(Named joint coordinates)
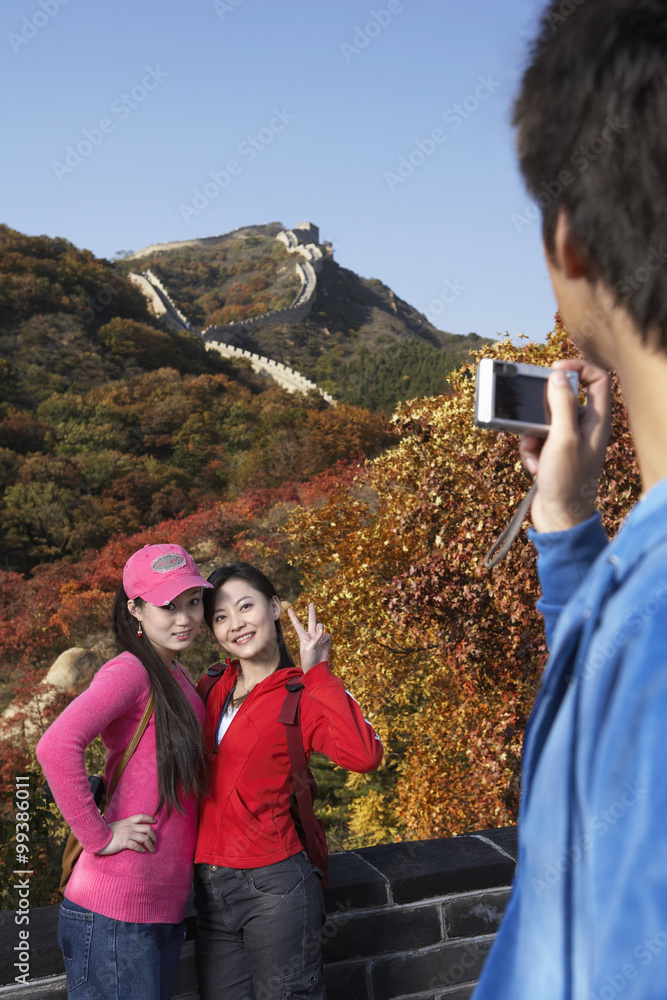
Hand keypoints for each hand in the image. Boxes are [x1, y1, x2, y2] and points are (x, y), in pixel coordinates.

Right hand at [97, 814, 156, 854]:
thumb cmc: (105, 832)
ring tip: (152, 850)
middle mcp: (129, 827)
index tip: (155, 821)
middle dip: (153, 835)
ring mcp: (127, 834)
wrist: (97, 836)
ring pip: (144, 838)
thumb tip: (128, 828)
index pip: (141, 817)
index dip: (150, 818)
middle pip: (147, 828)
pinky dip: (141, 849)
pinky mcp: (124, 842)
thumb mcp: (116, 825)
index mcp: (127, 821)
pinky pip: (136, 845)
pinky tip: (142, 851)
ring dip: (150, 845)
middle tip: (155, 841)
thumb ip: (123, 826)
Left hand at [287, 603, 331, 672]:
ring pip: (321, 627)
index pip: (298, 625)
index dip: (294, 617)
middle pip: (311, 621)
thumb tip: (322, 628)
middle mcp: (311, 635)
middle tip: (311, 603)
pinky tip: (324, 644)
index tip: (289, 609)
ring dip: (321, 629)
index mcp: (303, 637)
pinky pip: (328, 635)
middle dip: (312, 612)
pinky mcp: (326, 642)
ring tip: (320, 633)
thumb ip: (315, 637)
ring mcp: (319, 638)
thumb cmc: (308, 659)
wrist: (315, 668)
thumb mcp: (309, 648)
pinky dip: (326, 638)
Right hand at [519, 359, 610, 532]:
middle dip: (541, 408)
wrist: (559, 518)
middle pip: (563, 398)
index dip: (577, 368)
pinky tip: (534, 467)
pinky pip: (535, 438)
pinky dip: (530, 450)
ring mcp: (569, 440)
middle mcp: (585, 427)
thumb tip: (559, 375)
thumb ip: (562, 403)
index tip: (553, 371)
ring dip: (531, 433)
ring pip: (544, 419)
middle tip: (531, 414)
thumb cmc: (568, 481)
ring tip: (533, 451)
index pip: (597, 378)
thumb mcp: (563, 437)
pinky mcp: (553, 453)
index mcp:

Work order
Copy exactly the line that contains "index tip: (553, 371)" and every line after it, up to and including the last line of the records.

Solution to this exercise
index tip: (553, 371)
ring dip: (531, 433)
ring pip: (544, 419)
middle tip: (531, 414)
thumb cmc: (568, 481)
ring tip: (533, 451)
index pip: (597, 378)
thumb mcp: (563, 437)
pinky mcp: (553, 453)
index mcp:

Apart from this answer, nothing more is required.